Reproduce the lines below word for word, starting at the line that contains "table_cell 4th International" and stopping after the line that contains "table_cell dans le".

> **Dataset records**
☆ ☆ ☆ ☆ ☆
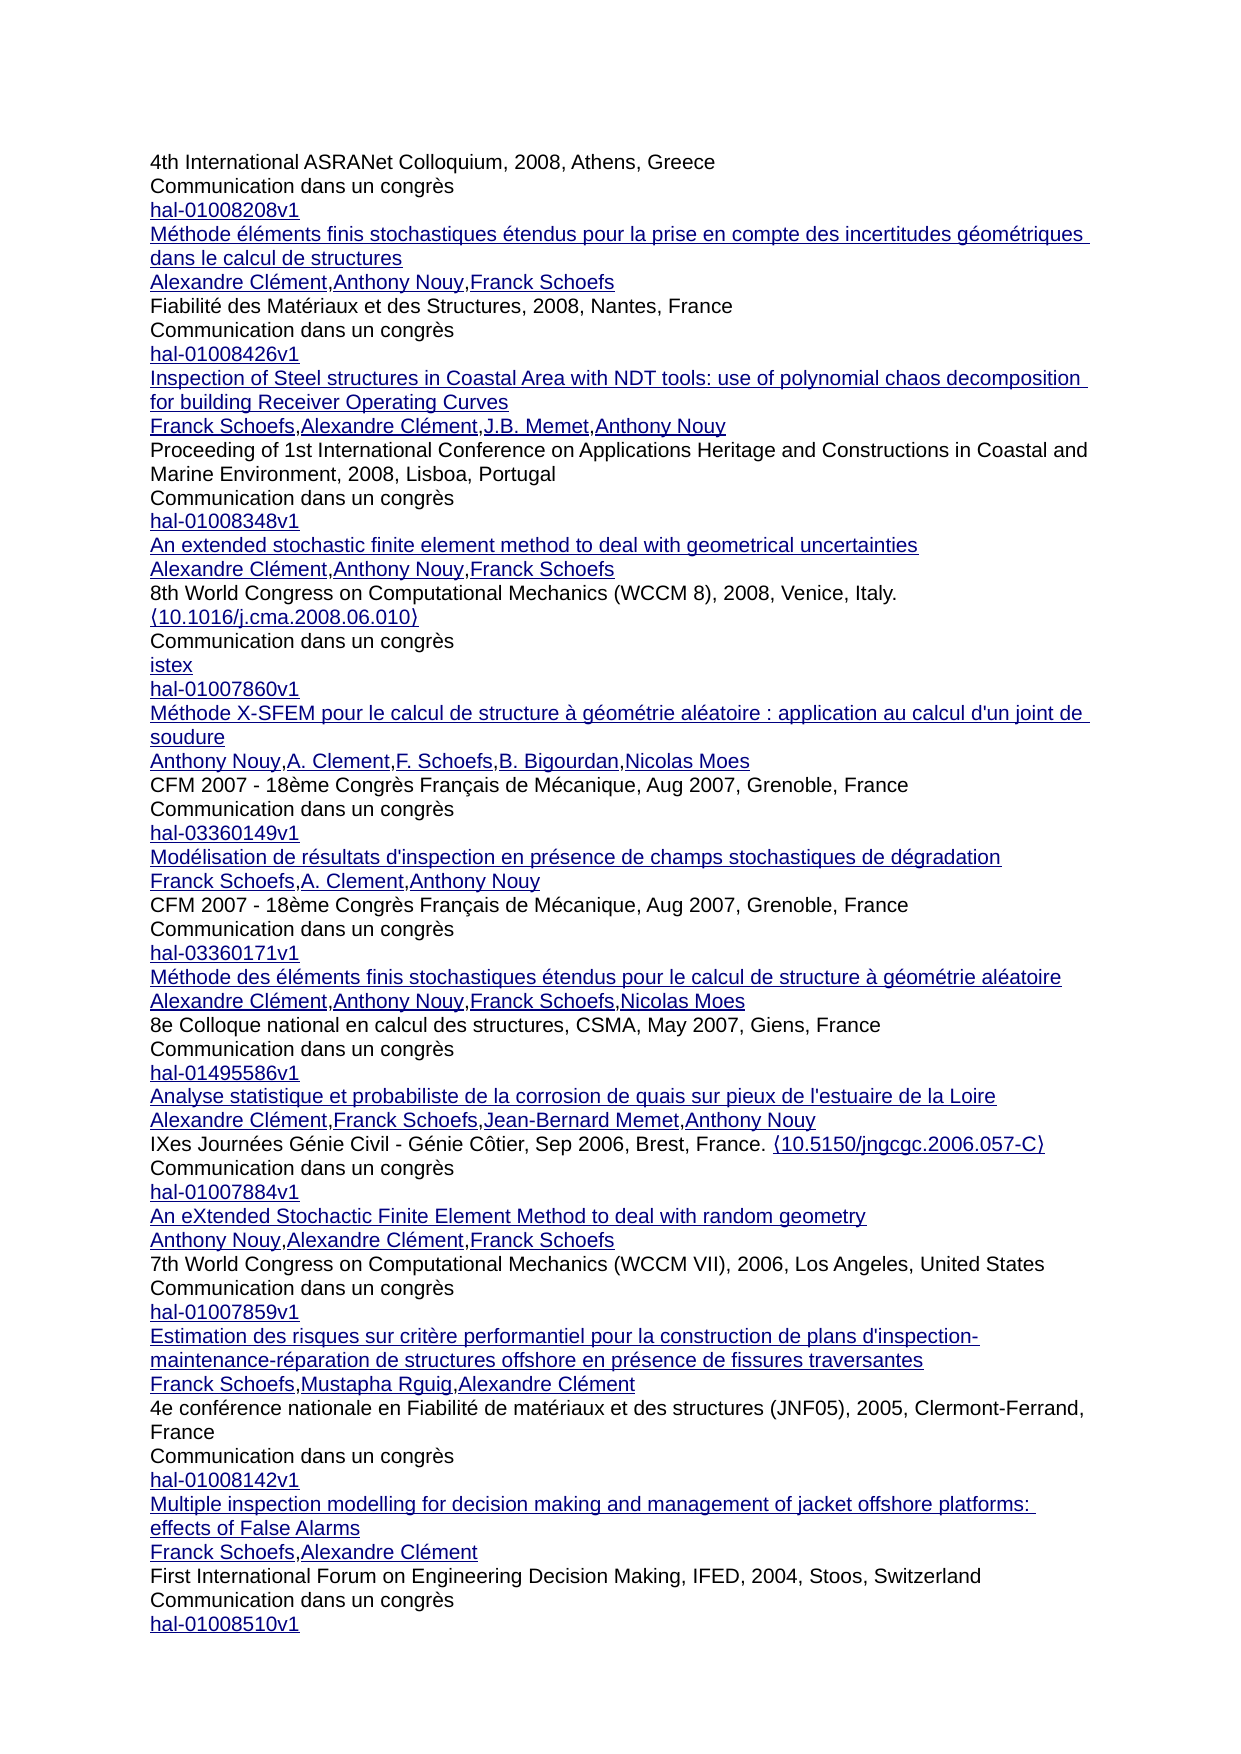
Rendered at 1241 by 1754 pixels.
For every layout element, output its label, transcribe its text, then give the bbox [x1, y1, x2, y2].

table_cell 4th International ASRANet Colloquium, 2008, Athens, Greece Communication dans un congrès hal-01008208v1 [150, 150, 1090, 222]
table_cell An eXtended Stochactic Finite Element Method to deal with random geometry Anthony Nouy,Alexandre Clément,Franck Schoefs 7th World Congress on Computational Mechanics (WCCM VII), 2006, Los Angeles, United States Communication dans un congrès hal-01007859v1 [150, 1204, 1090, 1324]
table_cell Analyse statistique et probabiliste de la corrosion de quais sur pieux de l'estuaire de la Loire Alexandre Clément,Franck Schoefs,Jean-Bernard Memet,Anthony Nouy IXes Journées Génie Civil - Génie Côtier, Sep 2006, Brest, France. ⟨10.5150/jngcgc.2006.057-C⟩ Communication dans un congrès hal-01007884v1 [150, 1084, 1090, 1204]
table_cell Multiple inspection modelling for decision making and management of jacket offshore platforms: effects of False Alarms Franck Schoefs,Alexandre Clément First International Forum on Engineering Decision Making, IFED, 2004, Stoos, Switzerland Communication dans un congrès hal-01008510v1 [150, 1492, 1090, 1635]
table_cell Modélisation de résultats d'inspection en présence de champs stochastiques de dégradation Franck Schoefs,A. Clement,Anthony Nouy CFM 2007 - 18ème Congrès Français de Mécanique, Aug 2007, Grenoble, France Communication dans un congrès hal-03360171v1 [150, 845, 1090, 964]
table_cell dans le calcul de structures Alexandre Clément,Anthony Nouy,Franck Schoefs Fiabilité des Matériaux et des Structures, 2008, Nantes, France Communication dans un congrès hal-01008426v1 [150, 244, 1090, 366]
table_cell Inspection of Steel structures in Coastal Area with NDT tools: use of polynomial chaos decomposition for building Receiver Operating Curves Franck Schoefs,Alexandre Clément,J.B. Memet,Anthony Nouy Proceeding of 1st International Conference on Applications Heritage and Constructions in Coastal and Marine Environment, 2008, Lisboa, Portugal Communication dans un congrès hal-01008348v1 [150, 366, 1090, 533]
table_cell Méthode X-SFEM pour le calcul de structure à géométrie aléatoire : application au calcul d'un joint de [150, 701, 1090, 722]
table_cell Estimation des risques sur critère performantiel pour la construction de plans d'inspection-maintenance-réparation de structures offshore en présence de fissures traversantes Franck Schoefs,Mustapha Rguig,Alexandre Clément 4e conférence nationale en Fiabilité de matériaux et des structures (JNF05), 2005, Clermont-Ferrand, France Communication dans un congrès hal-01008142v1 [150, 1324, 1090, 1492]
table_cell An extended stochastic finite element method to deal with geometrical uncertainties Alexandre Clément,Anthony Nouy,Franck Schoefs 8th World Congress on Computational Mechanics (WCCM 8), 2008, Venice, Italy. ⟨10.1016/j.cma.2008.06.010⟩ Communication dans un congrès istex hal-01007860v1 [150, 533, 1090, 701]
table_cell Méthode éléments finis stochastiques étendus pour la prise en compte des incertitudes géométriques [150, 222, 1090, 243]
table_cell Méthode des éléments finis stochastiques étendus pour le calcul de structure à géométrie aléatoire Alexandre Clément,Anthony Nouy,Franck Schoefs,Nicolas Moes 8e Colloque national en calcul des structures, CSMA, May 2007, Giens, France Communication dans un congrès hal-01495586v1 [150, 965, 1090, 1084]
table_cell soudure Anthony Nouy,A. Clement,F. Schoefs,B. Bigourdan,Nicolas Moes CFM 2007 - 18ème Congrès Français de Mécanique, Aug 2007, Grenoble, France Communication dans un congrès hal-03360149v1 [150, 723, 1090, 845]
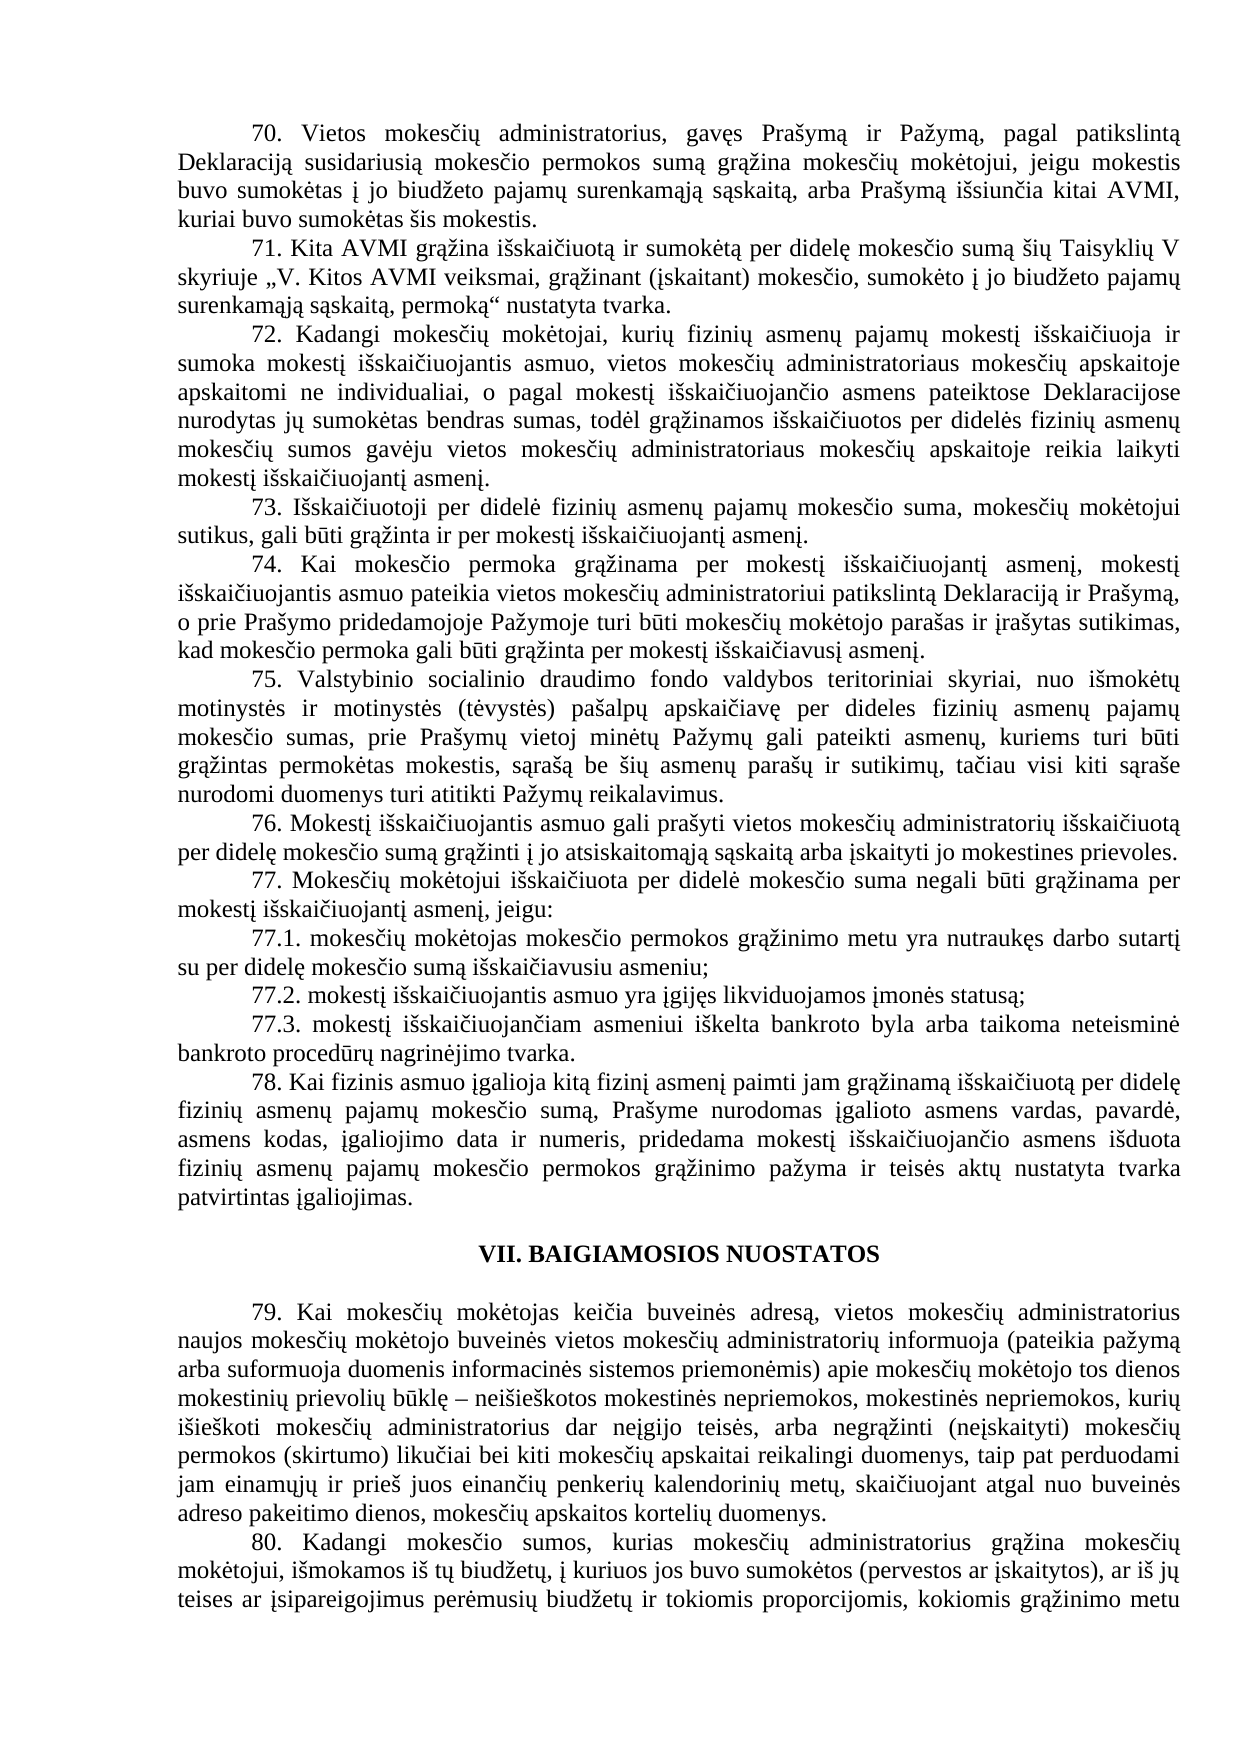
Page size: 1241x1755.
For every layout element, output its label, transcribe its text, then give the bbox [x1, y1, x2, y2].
☆ ☆ ☆ ☆ ☆
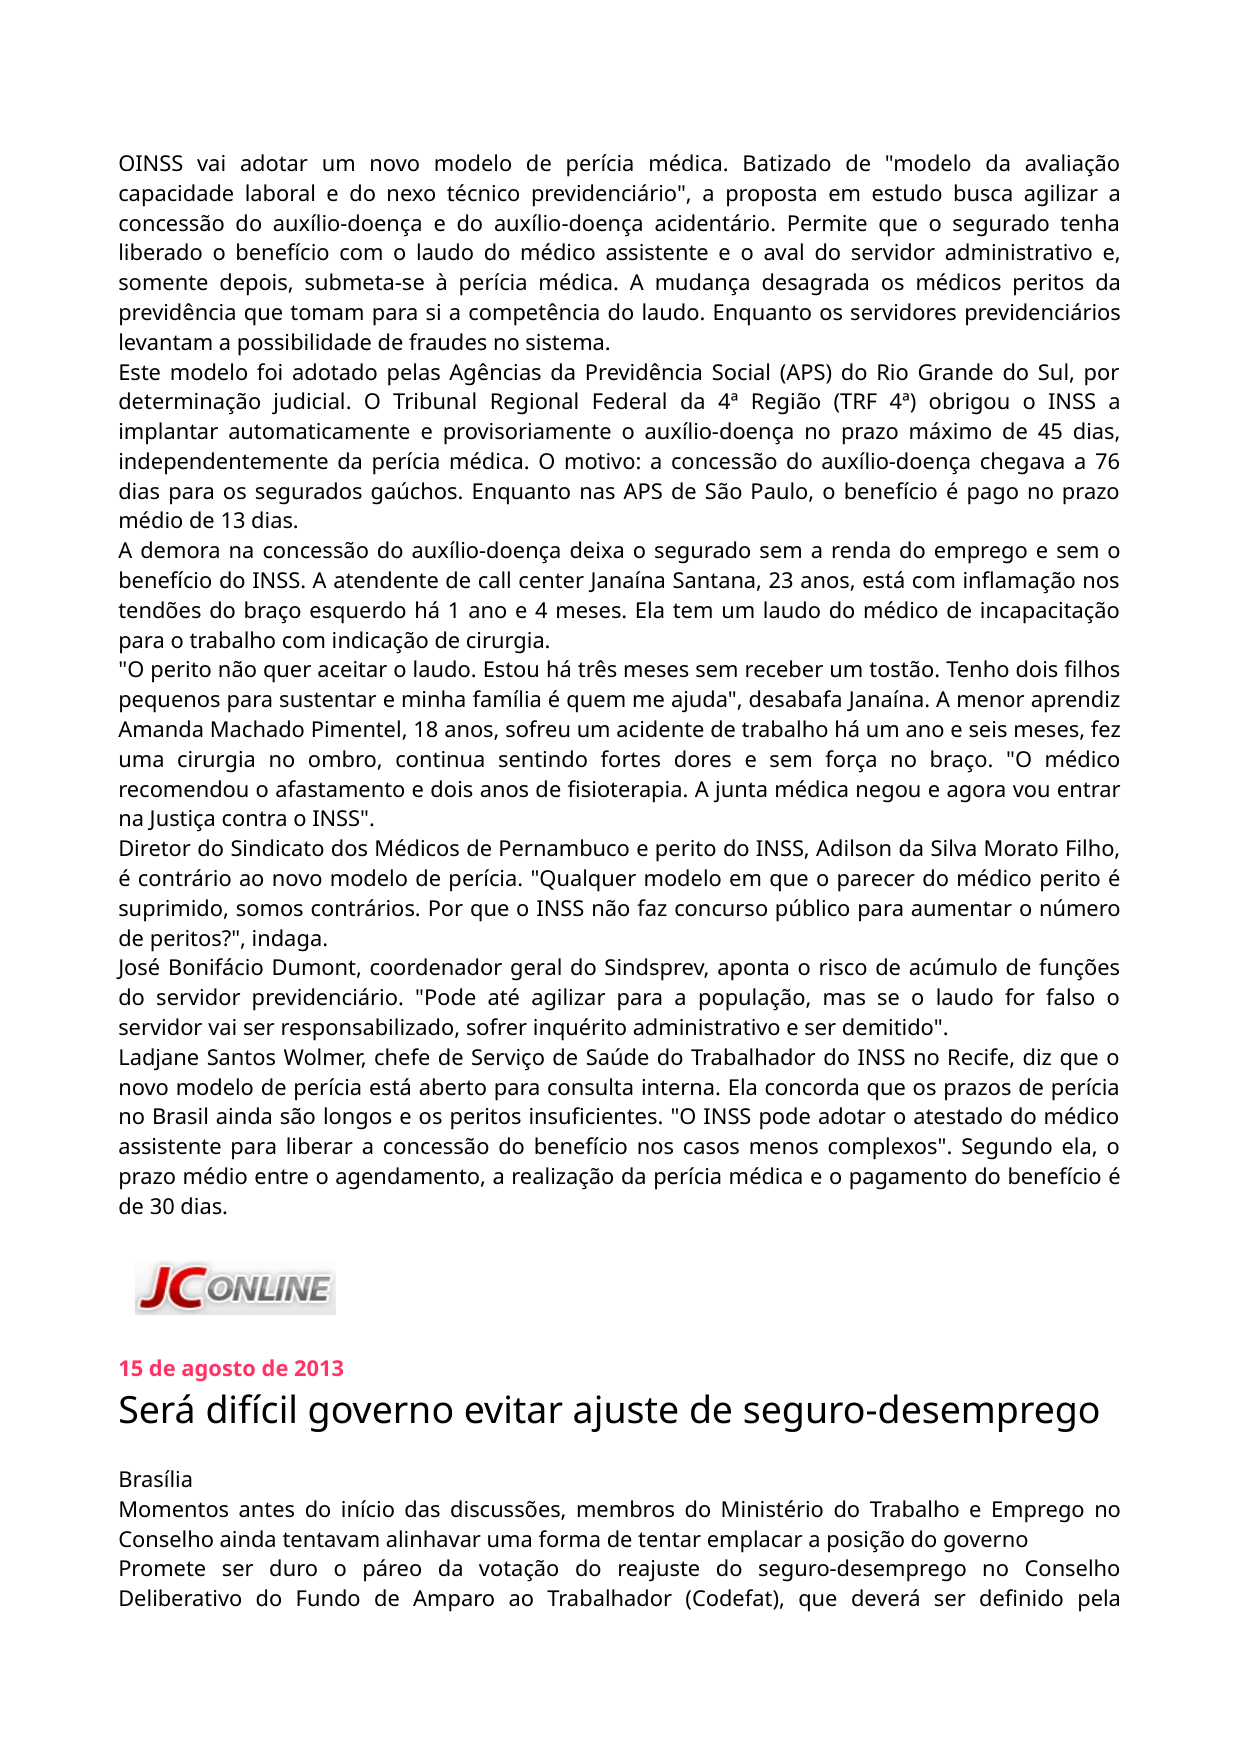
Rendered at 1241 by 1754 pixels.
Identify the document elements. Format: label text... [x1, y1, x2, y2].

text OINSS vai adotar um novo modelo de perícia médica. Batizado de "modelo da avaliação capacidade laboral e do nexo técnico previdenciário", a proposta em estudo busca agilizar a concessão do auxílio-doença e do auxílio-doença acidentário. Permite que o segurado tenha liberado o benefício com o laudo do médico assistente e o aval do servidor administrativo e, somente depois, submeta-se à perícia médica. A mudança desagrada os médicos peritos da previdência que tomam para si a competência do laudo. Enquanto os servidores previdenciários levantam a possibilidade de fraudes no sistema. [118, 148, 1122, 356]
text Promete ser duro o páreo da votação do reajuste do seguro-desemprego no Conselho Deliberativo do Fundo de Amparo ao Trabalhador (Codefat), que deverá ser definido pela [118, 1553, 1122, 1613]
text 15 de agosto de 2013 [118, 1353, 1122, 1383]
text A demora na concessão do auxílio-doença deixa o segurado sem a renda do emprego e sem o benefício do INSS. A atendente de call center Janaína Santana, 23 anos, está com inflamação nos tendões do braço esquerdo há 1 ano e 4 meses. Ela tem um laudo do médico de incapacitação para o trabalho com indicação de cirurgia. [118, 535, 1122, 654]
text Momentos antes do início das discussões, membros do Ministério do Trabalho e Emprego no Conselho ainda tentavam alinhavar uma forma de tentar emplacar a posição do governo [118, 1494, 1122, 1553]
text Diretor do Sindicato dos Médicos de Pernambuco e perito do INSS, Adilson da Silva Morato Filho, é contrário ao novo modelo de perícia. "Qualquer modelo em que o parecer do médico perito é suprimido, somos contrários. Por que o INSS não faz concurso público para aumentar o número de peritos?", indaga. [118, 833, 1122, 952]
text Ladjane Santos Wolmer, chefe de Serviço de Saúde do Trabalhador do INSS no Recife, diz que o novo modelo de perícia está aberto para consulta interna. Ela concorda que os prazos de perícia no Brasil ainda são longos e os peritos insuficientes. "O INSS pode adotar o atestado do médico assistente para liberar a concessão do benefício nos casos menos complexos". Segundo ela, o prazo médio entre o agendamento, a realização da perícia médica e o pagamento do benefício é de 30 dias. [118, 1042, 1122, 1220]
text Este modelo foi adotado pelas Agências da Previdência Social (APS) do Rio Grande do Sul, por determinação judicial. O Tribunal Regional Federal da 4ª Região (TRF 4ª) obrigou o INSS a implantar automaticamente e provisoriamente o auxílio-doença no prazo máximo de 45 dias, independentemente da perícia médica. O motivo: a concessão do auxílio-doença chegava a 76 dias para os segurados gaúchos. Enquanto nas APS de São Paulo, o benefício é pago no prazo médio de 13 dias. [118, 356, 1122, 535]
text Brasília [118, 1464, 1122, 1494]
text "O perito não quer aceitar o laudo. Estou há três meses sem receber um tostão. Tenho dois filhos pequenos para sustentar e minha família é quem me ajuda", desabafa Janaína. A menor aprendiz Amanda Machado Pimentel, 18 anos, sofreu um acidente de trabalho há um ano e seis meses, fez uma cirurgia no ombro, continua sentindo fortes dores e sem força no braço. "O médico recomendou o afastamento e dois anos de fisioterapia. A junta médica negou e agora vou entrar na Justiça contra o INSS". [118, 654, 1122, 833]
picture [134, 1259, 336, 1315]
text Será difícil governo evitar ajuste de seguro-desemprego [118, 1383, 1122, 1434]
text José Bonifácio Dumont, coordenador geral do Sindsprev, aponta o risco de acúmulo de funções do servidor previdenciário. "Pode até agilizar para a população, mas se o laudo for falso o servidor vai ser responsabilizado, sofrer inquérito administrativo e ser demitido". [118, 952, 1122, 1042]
☆ ☆ ☆ ☆ ☆
> **Result for this task**
table_cell 4th International ASRANet Colloquium, 2008, Athens, Greece Communication dans un congrès hal-01008208v1 [150, 150, 1090, 222]
table_cell An eXtended Stochactic Finite Element Method to deal with random geometry Anthony Nouy,Alexandre Clément,Franck Schoefs 7th World Congress on Computational Mechanics (WCCM VII), 2006, Los Angeles, United States Communication dans un congrès hal-01007859v1 [150, 1204, 1090, 1324]
table_cell Analyse statistique et probabiliste de la corrosion de quais sur pieux de l'estuaire de la Loire Alexandre Clément,Franck Schoefs,Jean-Bernard Memet,Anthony Nouy IXes Journées Génie Civil - Génie Côtier, Sep 2006, Brest, France. ⟨10.5150/jngcgc.2006.057-C⟩ Communication dans un congrès hal-01007884v1 [150, 1084, 1090, 1204]
table_cell Multiple inspection modelling for decision making and management of jacket offshore platforms: effects of False Alarms Franck Schoefs,Alexandre Clément First International Forum on Engineering Decision Making, IFED, 2004, Stoos, Switzerland Communication dans un congrès hal-01008510v1 [150, 1492, 1090, 1635]
table_cell Modélisation de résultats d'inspection en présence de champs stochastiques de dégradation Franck Schoefs,A. Clement,Anthony Nouy CFM 2007 - 18ème Congrès Français de Mécanique, Aug 2007, Grenoble, France Communication dans un congrès hal-03360171v1 [150, 845, 1090, 964]
table_cell dans le calcul de structures Alexandre Clément,Anthony Nouy,Franck Schoefs Fiabilité des Matériaux et des Structures, 2008, Nantes, France Communication dans un congrès hal-01008426v1 [150, 244, 1090, 366]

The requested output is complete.